In the process, all males betweens the ages of 13 and 70 would be ordered to gather at the playground of the local school, where they were forced to stand with their heads bowed down. Very often, the soldiers would shoot over the heads of people with the purpose of terrorizing them. And anybody daring to raise his head would be kicked in the back by heavily armed soldiers. Civility and simple human decency were always absent, as is the case in these days, and there was no al-Jazeera or CNN to report on Israel’s shameful acts, so the Zio-Nazis always felt at liberty doing to us as they saw fit.

Then, the commanding officer in charge of the operation would give the doomed family ten minutes to salvage whatever meagre belongings they could. (These days they demolish our homes immediately without giving a grace period to get our belongings out).

The scene of young children comforting younger children is devastating. The distraught housewives would struggle to get their utensils and whatever mattresses and foodstuff out, lest they be crushed and irretrievable. A small child would rush to get his favourite toy or an enlarged picture of his late grandfather, before it was too late. Then the commanding officer would give the go-ahead signal and the house would become rubble in a few seconds.

Afterwards, the Red Cross would bring a tent, as a temporary shelter for the victims, otherwise the tormented family would simply make an enclosure and sleep under the trees, or, if the weather was cold, find a cave to live in until a permanent solution could be found.

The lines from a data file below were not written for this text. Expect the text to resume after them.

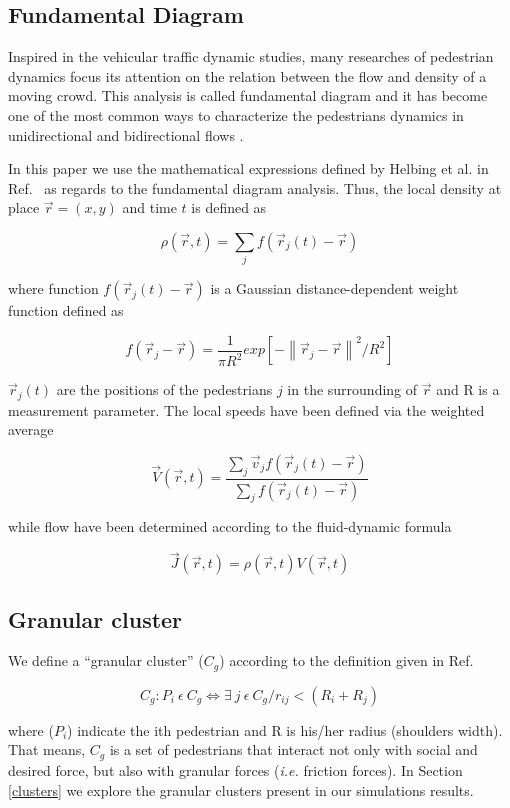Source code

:\subsection{\label{fundamental-diagram} Fundamental Diagram}

Inspired in the vehicular traffic dynamic studies, many researches of pedestrian dynamics focus its attention on the relation between the flow and density of a moving crowd. This analysis is called fundamental diagram and it has become one of the most common ways to characterize the pedestrians dynamics in unidirectional and bidirectional flows \cite{fruin1,mori1,polus1,seyfried1,jelic1}. 

In this paper we use the mathematical expressions defined by Helbing et al. in Ref.~\cite{helbing3} as regards to the fundamental diagram analysis. Thus, the local density at place $\vec{r}=(x,y)$ and time $t$ is defined as

\begin{equation}
\rho(\vec{r},t)=\sum_{j}f(\vec{r}_j(t)-\vec{r}) \label{ec-density}
\end{equation}

where function $f(\vec{r}_j(t)-\vec{r})$ is a Gaussian distance-dependent weight function defined as

\begin{equation}
f(\vec{r}_j-\vec{r})=\frac{1}{\pi R^2}exp[-\left \| \vec{r}_j-\vec{r} \right \|^2/R^2] \label{ec-f}
\end{equation}

$\vec{r}_j(t)$ are the positions of the pedestrians $j$ in the surrounding of $\vec{r}$ and R is a measurement parameter. 
The local speeds have been defined via the weighted average  

\begin{equation}
\vec{V}(\vec{r},t)=\frac{\sum_j \vec{v}_jf(\vec{r}_j(t)-\vec{r}) }{\sum_j f(\vec{r}_j(t)-\vec{r}) } \label{ec-v}
\end{equation}

while flow have been determined according to the fluid-dynamic formula

\begin{equation}
\vec{J}(\vec{r},t)=\rho(\vec{r},t)V(\vec{r},t) \label{ec-flow}
\end{equation}


\subsection{\label{granular-cluster} Granular cluster}

We define a ``granular cluster'' ($C_g$) according to the definition given in Ref.~\cite{Dorso1}

\begin{equation}
C_g:P_i~\epsilon~ C_g \Leftrightarrow \exists~ j~\epsilon~C_g / r_{ij} < (R_i+R_j) \label{ec-cluster}
\end{equation}


where ($P_i$) indicate the ith pedestrian and R is his/her radius (shoulders width). That means, $C_g$ is a
set of pedestrians that interact not only with social and desired force, but also with granular forces (\textit{i.e.} friction forces).
In Section \ref{clusters} we explore the granular clusters present in our simulations results. 
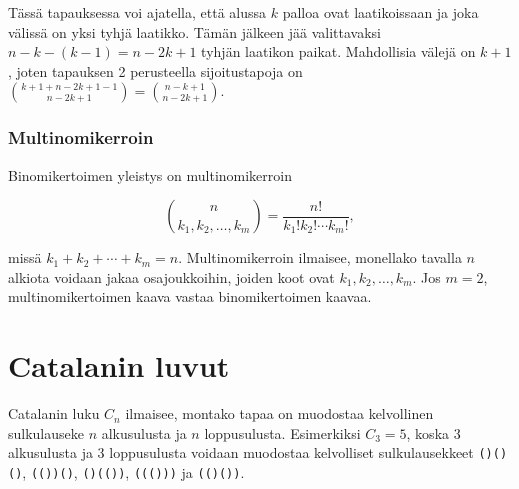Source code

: \begin{center}
\end{center}

Tässä tapauksessa voi ajatella, että alussa $k$ palloa
ovat laatikoissaan ja joka välissä on yksi tyhjä laatikko.
Tämän jälkeen jää valittavaksi $n-k-(k-1)=n-2k+1$ tyhjän laatikon paikat.
Mahdollisia välejä on $k+1$, joten tapauksen 2 perusteella
sijoitustapoja on ${k+1+n-2k+1-1 \choose n-2k+1} = {n-k+1 \choose n-2k+1}$.

\subsubsection{Multinomikerroin}


Binomikertoimen yleistys on multinomikerroin

\[ {n \choose k_1,k_2,\ldots,k_m} = \frac{n!}{k_1! k_2! \cdots k_m!}, \]

missä $k_1+k_2+\cdots+k_m=n$.
Multinomikerroin ilmaisee, monellako tavalla $n$ alkiota voidaan jakaa osajoukkoihin,
joiden koot ovat $k_1,k_2,\ldots,k_m$.
Jos $m=2$, multinomikertoimen kaava vastaa binomikertoimen kaavaa.

\section{Catalanin luvut}


Catalanin luku $C_n$ ilmaisee,
montako tapaa on muodostaa kelvollinen sulkulauseke
$n$ alkusulusta ja $n$ loppusulusta.
Esimerkiksi $C_3=5$, koska 3 alkusulusta
ja 3 loppusulusta voidaan muodostaa
kelvolliset sulkulausekkeet
\texttt{()()()}, \texttt{(())()},
\texttt{()(())}, \texttt{((()))} ja \texttt{(()())}.


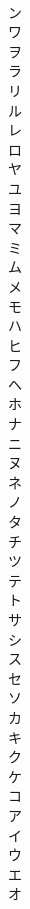 \documentclass[8pt]{extreport}
\begin{document}
\begin{CJK}{UTF8}{min}
\\	ン	
\\	ワ	
\\	ヲ	
\\	ラ	
\\	リ	
\\	ル	
\\	レ	
\\	ロ	
\\	ヤ	
\\	ユ	
\\	ヨ	
\\	マ	
\\	ミ	
\\	ム	
\\	メ	
\\	モ	
\\	ハ	
\\	ヒ	
\\	フ	
\\	ヘ	
\\	ホ	
\\	ナ	
\\	ニ	
\\	ヌ	
\\	ネ	
\\	ノ	
\\	タ	
\\	チ	
\\	ツ	
\\	テ	
\\	ト	
\\	サ	
\\	シ	
\\	ス	
\\	セ	
\\	ソ	
\\	カ	
\\	キ	
\\	ク	
\\	ケ	
\\	コ	
\\	ア	
\\	イ	
\\	ウ
\\	エ	
\\	オ	
\end{CJK}
\end{document}
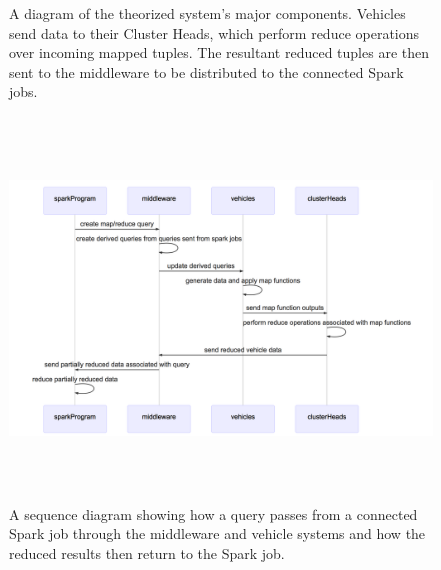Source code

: \documentclass{thesis}
\begin{document}
\begin{figure}
        \caption{A diagram of the theorized system's major components. Vehicles
        send data to their Cluster Heads, which perform reduce operations over
        incoming mapped tuples. The resultant reduced tuples are then sent to
        the middleware to be distributed to the connected Spark jobs.}
        \label{fig:theoretical:component}
    \end{figure}
    \begin{figure}
        \centering
        \includegraphics[height=4in, width=6in]{binImages/theoretical-sequence.png}
        \caption{A sequence diagram showing how a query passes from a connected Spark job
        through the middleware and vehicle systems and how the reduced results then return
        to the Spark job.}
        \label{fig:theoretical:sequence}
    \end{figure}

\end{document}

These were indelible images of misery I won’t ever forget, an ugly testimony to Israel ‘s Nazi-like savagery.

Jeff Halper, founder and head of the non-governmental Israeli Committee Against House Demolitions (ICHAD), an anthropologist and scholar of the occupation, observed that the Zionist and Israeli leaders going back 80 years have all conveyed what he calls “the Message to the Palestinians.”

The Message, Halper says, is “Submit, only when you abandon your dreams for an independent state of your own, and accept that Palestine has become the Land of Israel , will we relent.”

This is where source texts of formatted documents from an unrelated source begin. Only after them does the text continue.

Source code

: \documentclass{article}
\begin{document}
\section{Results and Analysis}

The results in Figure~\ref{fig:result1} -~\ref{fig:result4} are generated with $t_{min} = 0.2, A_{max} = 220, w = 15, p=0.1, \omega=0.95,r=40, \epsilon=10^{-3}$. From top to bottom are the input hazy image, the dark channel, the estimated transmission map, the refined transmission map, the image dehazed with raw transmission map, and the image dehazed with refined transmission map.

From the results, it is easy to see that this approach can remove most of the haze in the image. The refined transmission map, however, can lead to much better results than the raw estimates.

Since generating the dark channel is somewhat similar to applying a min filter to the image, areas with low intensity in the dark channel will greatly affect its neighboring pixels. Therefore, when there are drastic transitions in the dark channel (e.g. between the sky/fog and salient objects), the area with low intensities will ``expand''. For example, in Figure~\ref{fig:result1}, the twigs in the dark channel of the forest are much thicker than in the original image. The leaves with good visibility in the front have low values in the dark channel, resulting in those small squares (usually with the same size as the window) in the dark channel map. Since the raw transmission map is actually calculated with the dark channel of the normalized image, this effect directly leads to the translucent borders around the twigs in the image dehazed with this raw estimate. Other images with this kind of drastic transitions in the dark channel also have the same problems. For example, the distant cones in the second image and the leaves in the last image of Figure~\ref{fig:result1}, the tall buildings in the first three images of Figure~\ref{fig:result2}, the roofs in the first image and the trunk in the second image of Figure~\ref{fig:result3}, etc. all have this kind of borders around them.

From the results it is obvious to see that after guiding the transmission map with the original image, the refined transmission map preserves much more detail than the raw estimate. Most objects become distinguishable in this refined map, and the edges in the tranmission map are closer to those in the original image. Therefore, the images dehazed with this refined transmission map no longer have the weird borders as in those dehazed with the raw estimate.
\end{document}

The implication and deeper meaning of the message is very clear. It is the “you (Palestinians) do not belong here. We uprooted you from your homes in 1948 and now we will uproot you from all of the Land of Israel.”

Halper reminds us that Zionism has been from the very inception a “process of displacement” and house demolitions have been “at the centre of the Israeli struggle against the Palestinians” since 1948.

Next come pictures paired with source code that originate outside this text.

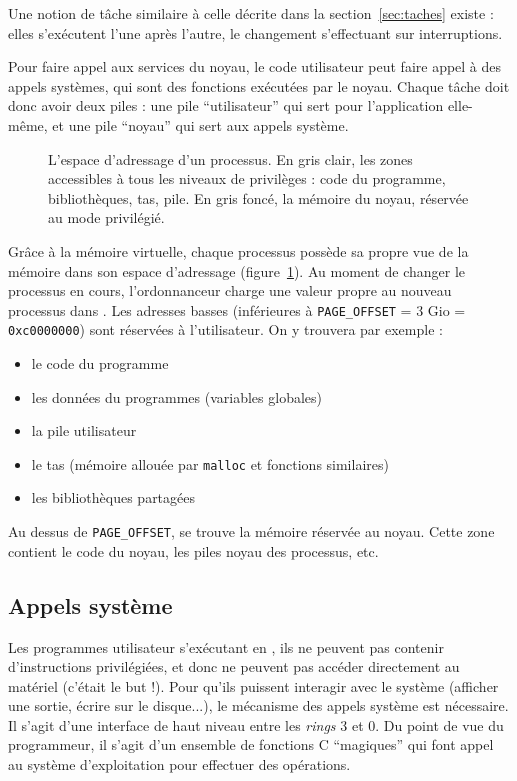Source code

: Une notion de tâche similaire à celle décrite dans la section~\ref{sec:taches}
existe : elles s'exécutent l'une après l'autre, le changement s'effectuant sur
interruptions.

Pour faire appel aux services du noyau, le code utilisateur peut faire appel à
des appels systèmes, qui sont des fonctions exécutées par le noyau. Chaque tâche
doit donc avoir deux piles : une pile ``utilisateur'' qui sert pour
l'application elle-même, et une pile ``noyau'' qui sert aux appels système.

\begin{figure} %
\centering
\fbox{
  
}

\caption[Espace d'adressage d'un processus]{L'espace d'adressage d'un processus.
En gris clair, les zones accessibles à tous les niveaux de privilèges : code du
programme, bibliothèques, tas, pile. En gris foncé, la mémoire du noyau,
réservée au mode privilégié.}

\label{fig:memmap}
\end{figure}

Grâce à la mémoire virtuelle, chaque processus possède sa propre vue de la
mémoire dans son espace d'adressage (figure~\ref{fig:memmap}). Au moment de
changer le processus en cours, l'ordonnanceur charge une valeur propre au
nouveau processus dans \crtrois. Les adresses basses (inférieures à
\texttt{PAGE\_OFFSET} = 3 Gio = \texttt{0xc0000000}) sont réservées à
l'utilisateur. On y trouvera par exemple :

\begin{itemize}
\item le code du programme
\item les données du programmes (variables globales)
\item la pile utilisateur
\item le tas (mémoire allouée par \texttt{malloc} et fonctions similaires)
\item les bibliothèques partagées
\end{itemize}

Au dessus de \texttt{PAGE\_OFFSET}, se trouve la mémoire réservée au noyau.
Cette zone contient le code du noyau, les piles noyau des processus, etc.

\subsection{Appels système}

Les programmes utilisateur s'exécutant en , ils ne peuvent pas
contenir d'instructions privilégiées, et donc ne peuvent pas accéder directement
au matériel (c'était le but !). Pour qu'ils puissent interagir avec le système
(afficher une sortie, écrire sur le disque...), le mécanisme des appels système
est nécessaire. Il s'agit d'une interface de haut niveau entre les \emph{rings}
3 et 0. Du point de vue du programmeur, il s'agit d'un ensemble de fonctions C
``magiques'' qui font appel au système d'exploitation pour effectuer des
opérations.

And contrary to Israeli propaganda that Arab houses are destroyed for security reasons, Halper points out that the 95% of these demolished homes have nothing whatever to do with fighting terrorism, but are designed specifically to displace non-Jews to ensure the advance of Zionism. In 1967, the Palestinian population in the West Bank and Gaza Strip and Israel has probably reached the five-million figure. Indeed, in a few years, perhaps 4-6 years, there will be more Palestinians in mandatory Palestine (the area from the Mediterranean to the River Jordan) than there are Jews.

This fact alone is very important since it corrodes the Zionist myth that Palestine is a land without a people for a people without a land.

True, Israel is a powerful entity with a large stockpile of nuclear, chemical and biological weapons. Israel, through its powerful Jewish pressure groups in the US, also controls, I would say tightly, American politics and policies.

But Israel is already on the decline in many ways unseen by the casual beholder. In the final analysis, a state that murders children on their way to school and bombs homes and apartments that are packed with sleeping children, women and men, and then lies through her teeth about these crimes has no future.

Israel is doomed. May we all live to witness its ultimate demise.